→ **Zitierte Textstelle**:
* * *

Lin Jun: "Mein deutscher Geliebter"


Deutschland ist aus vielerlei Gründen für die Chinesen wichtig, und das ist auch einer der Gründe, warum man in den letzten Jahren immer mehr von ihnen auf deutschen Straßen antrifft. Sie haben ihre ganz eigene Einstellung zu Deutschland und den Deutschen, den Einwohnern von De Guo (dem Land der Tugend).

Lin AnAn hatte darüber nie sonderlich viel nachgedacht, bevor sie sich entschied ihr heimatliches Schanghai zu verlassen und zum Studieren nach Deutschland zu gehen. Aus verschiedenen Gründen musste sie China den Rücken kehren, und in Deutschland war es damals noch möglich ohne Bezahlung von Studiengebühren zu studieren, was es gegenüber England wesentlich attraktiver machte. Außerdem hatte ihr eine Wahrsagerin mitgeteilt, dass sich ihr Leben fern von Zuhause erfüllen werde.

* * *

[Gespeicherte Dateneinträge]
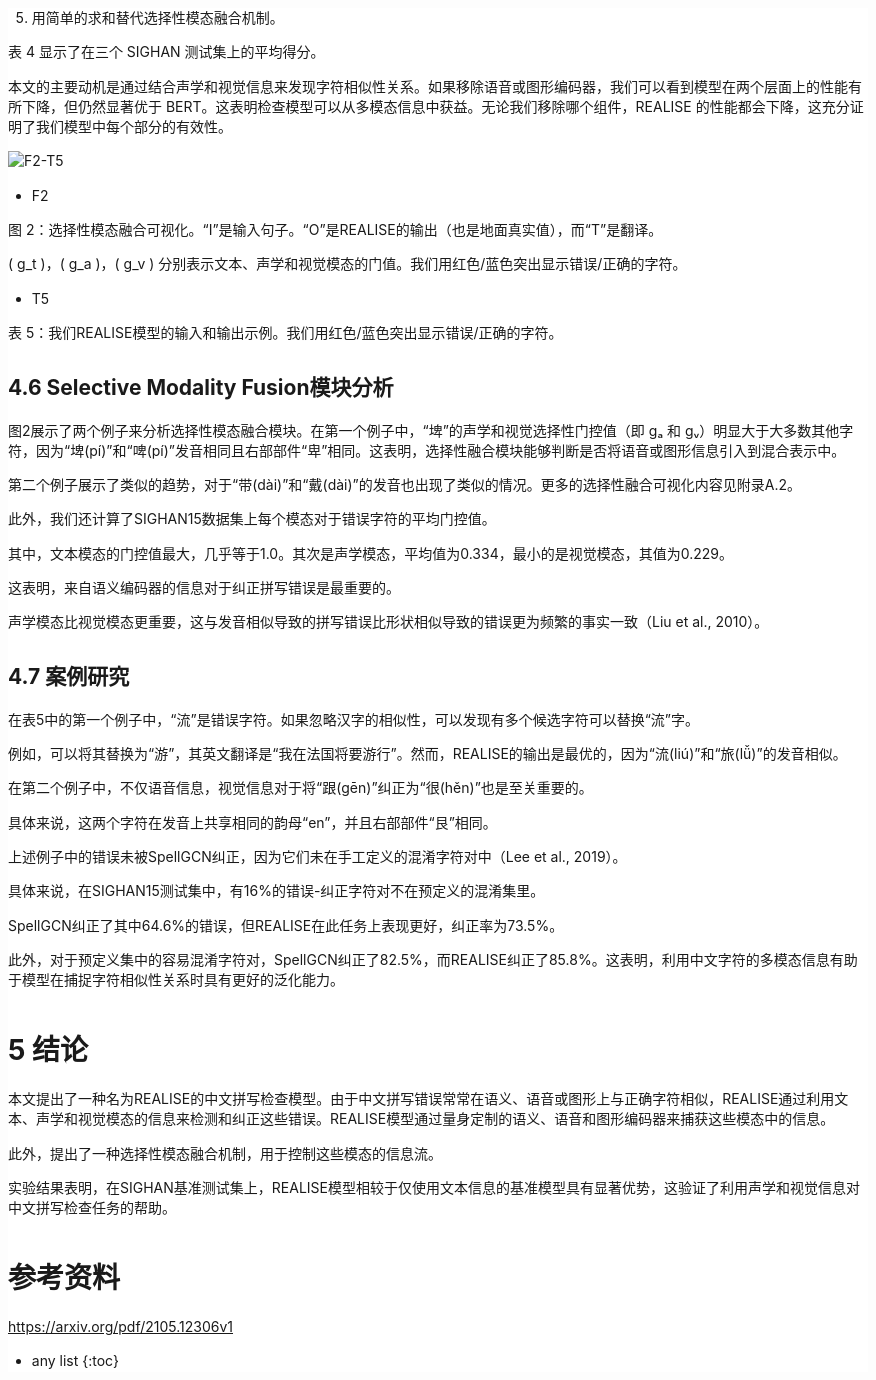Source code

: 5) 用简单的求和替代选择性模态融合机制。

表 4 显示了在三个 SIGHAN 测试集上的平均得分。

本文的主要动机是通过结合声学和视觉信息来发现字符相似性关系。如果移除语音或图形编码器，我们可以看到模型在两个层面上的性能有所下降，但仍然显著优于 BERT。这表明检查模型可以从多模态信息中获益。无论我们移除哪个组件，REALISE 的性能都会下降，这充分证明了我们模型中每个部分的有效性。

![F2-T5](https://houbb.github.io/static/img/2024-12-22212418-yinxingyi-F2-T5.png)

- F2

图 2：选择性模态融合可视化。“I”是输入句子。“O”是REALISE的输出（也是地面真实值），而“T”是翻译。

\( g_t \)，\( g_a \)，\( g_v \) 分别表示文本、声学和视觉模态的门值。我们用红色/蓝色突出显示错误/正确的字符。

- T5

表 5：我们REALISE模型的输入和输出示例。我们用红色/蓝色突出显示错误/正确的字符。

## 4.6 Selective Modality Fusion模块分析

图2展示了两个例子来分析选择性模态融合模块。在第一个例子中，“埤”的声学和视觉选择性门控值（即 gₐ 和 gᵥ）明显大于大多数其他字符，因为“埤(pí)”和“啤(pí)”发音相同且右部部件“卑”相同。这表明，选择性融合模块能够判断是否将语音或图形信息引入到混合表示中。

第二个例子展示了类似的趋势，对于“带(dài)”和“戴(dài)”的发音也出现了类似的情况。更多的选择性融合可视化内容见附录A.2。

此外，我们还计算了SIGHAN15数据集上每个模态对于错误字符的平均门控值。

其中，文本模态的门控值最大，几乎等于1.0。其次是声学模态，平均值为0.334，最小的是视觉模态，其值为0.229。

这表明，来自语义编码器的信息对于纠正拼写错误是最重要的。

声学模态比视觉模态更重要，这与发音相似导致的拼写错误比形状相似导致的错误更为频繁的事实一致（Liu et al., 2010）。

## 4.7 案例研究

在表5中的第一个例子中，“流”是错误字符。如果忽略汉字的相似性，可以发现有多个候选字符可以替换“流”字。

例如，可以将其替换为“游”，其英文翻译是“我在法国将要游行”。然而，REALISE的输出是最优的，因为“流(liú)”和“旅(lǚ)”的发音相似。

在第二个例子中，不仅语音信息，视觉信息对于将“跟(gēn)”纠正为“很(hěn)”也是至关重要的。

具体来说，这两个字符在发音上共享相同的韵母“en”，并且右部部件“艮”相同。

上述例子中的错误未被SpellGCN纠正，因为它们未在手工定义的混淆字符对中（Lee et al., 2019）。

具体来说，在SIGHAN15测试集中，有16%的错误-纠正字符对不在预定义的混淆集里。

SpellGCN纠正了其中64.6%的错误，但REALISE在此任务上表现更好，纠正率为73.5%。

此外，对于预定义集中的容易混淆字符对，SpellGCN纠正了82.5%，而REALISE纠正了85.8%。这表明，利用中文字符的多模态信息有助于模型在捕捉字符相似性关系时具有更好的泛化能力。

# 5 结论

本文提出了一种名为REALISE的中文拼写检查模型。由于中文拼写错误常常在语义、语音或图形上与正确字符相似，REALISE通过利用文本、声学和视觉模态的信息来检测和纠正这些错误。REALISE模型通过量身定制的语义、语音和图形编码器来捕获这些模态中的信息。

此外，提出了一种选择性模态融合机制，用于控制这些模态的信息流。

实验结果表明，在SIGHAN基准测试集上，REALISE模型相较于仅使用文本信息的基准模型具有显著优势，这验证了利用声学和视觉信息对中文拼写检查任务的帮助。

# 参考资料

https://arxiv.org/pdf/2105.12306v1

* any list
{:toc}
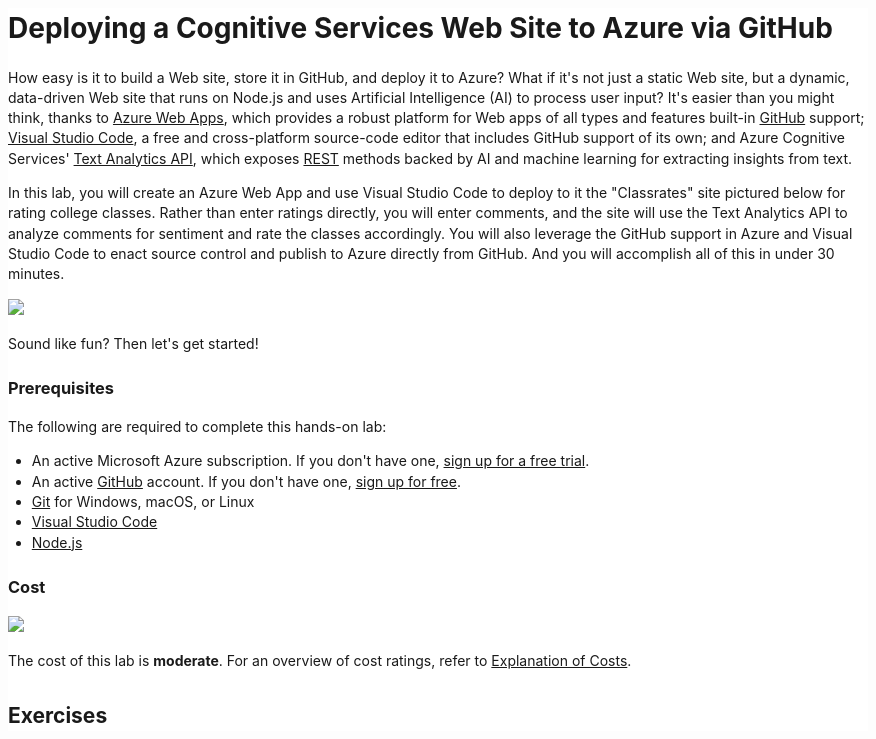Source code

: <a name="HOLTitle"></a>
# Deploying a Cognitive Services Web Site to Azure via GitHub #

How easy is it to build a Web site, store it in GitHub, and deploy it to Azure? What if it's not just a static Web site, but a dynamic, data-driven Web site that runs on Node.js and uses Artificial Intelligence (AI) to process user input? It's easier than you might think, thanks to [Azure Web Apps](https://azure.microsoft.com/documentation/articles/app-service-web-overview/?WT.mc_id=academiccontent-github-cxa), which provides a robust platform for Web apps of all types and features built-in [GitHub](https://github.com/) support; [Visual Studio Code](https://code.visualstudio.com/?WT.mc_id=academiccontent-github-cxa), a free and cross-platform source-code editor that includes GitHub support of its own; and Azure Cognitive Services' [Text Analytics API](https://azure.microsoft.com/services/cognitive-services/text-analytics/?WT.mc_id=academiccontent-github-cxa), which exposes [REST](https://en.wikipedia.org/wiki/Representational_state_transfer) methods backed by AI and machine learning for extracting insights from text.

In this lab, you will create an Azure Web App and use Visual Studio Code to deploy to it the "Classrates" site pictured below for rating college classes. Rather than enter ratings directly, you will enter comments, and the site will use the Text Analytics API to analyze comments for sentiment and rate the classes accordingly. You will also leverage the GitHub support in Azure and Visual Studio Code to enact source control and publish to Azure directly from GitHub. And you will accomplish all of this in under 30 minutes.

![](Images/header.png)

Sound like fun? Then let's get started!

<a name="Prerequisites"></a>
### Prerequisites ###

The following are required to complete this hands-on lab:

- An active Microsoft Azure subscription. If you don't have one, [sign up for a free trial](https://aka.ms/WATK-FreeTrial).
- An active [GitHub](https://github.com/) account. If you don't have one, [sign up for free](https://github.com/join).
- [Git](https://git-scm.com) for Windows, macOS, or Linux
- [Visual Studio Code](http://code.visualstudio.com?WT.mc_id=academiccontent-github-cxa)
- [Node.js](https://nodejs.org)

<a name="Cost"></a>
### Cost ###

![](Images/cost-2.png)

The cost of this lab is **moderate**. For an overview of cost ratings, refer to [Explanation of Costs](../../Costs.md).

<a name="Exercises"></a>
## Exercises ##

* * *

→ **Arbeitsanweisungen**:
**a.** Fasse den Text über Lin AnAns Weg nach Deutschland in zwei Sätzen zusammen.
**b.** Schreibe den Text über Lin AnAns Weg nach Deutschland im Anschluss an seinen letzten Satz weiter.
Die Einträge stammen aus einer anderen Quelle als die Textstelle.

→ **Ergebnisse**:
**a.** Deutschland ist für die Chinesen aus vielen Gründen wichtig, daher trifft man in den letzten Jahren immer mehr von ihnen auf deutschen Straßen an, und sie haben eine ganz eigene Einstellung zu Deutschland und den Deutschen. Lin AnAn musste China aus verschiedenen Gründen verlassen und ging aus Schanghai zum Studieren nach Deutschland, wo man damals noch ohne Studiengebühren studieren konnte, was es attraktiver als England machte, und eine Wahrsagerin hatte ihr gesagt, dass sich ihr Leben fern von Zuhause erfüllen werde.

**b.**
Nach einem erfolgreichen Studium und dem Erhalt einer Anstellung ist sie nun unter dem Namens Vivian eigentlich ganz zufrieden mit ihrem Leben und auch mit der Tatsache, dass sich ihre Beziehungen zum anderen Geschlecht fast ausschließlich auf das Geschlechtliche beziehen, was sie sehr pragmatisch handhabt - sehr zum Leidwesen der Männer, die sich in sie verliebt zu haben glauben. Und auch teilweise zum Neid ihrer deutschen Geschlechtsgenossinnen. Doch dann lernt sie Max kennen, und der weigert sich, sie wie eine exotische asiatische Blume zu behandeln - was sie irritiert, genau wie die neuartigen Gefühle, die sie auf einmal empfindet und die ihr ganzes Leben auf den Kopf zu stellen scheinen.

Und so entwickelt sich die Beziehung zwischen Max und Vivian, während zwischen die in Ich-Form geschriebenen Passagen immer wieder personal erzählte Rückblicke auf Lin AnAns Leben eingeschoben sind, die zeigen, wie sie aufgewachsen ist und was sie bewegt hat, in Deutschland jenes Leben zu führen, das sie schließlich da führt.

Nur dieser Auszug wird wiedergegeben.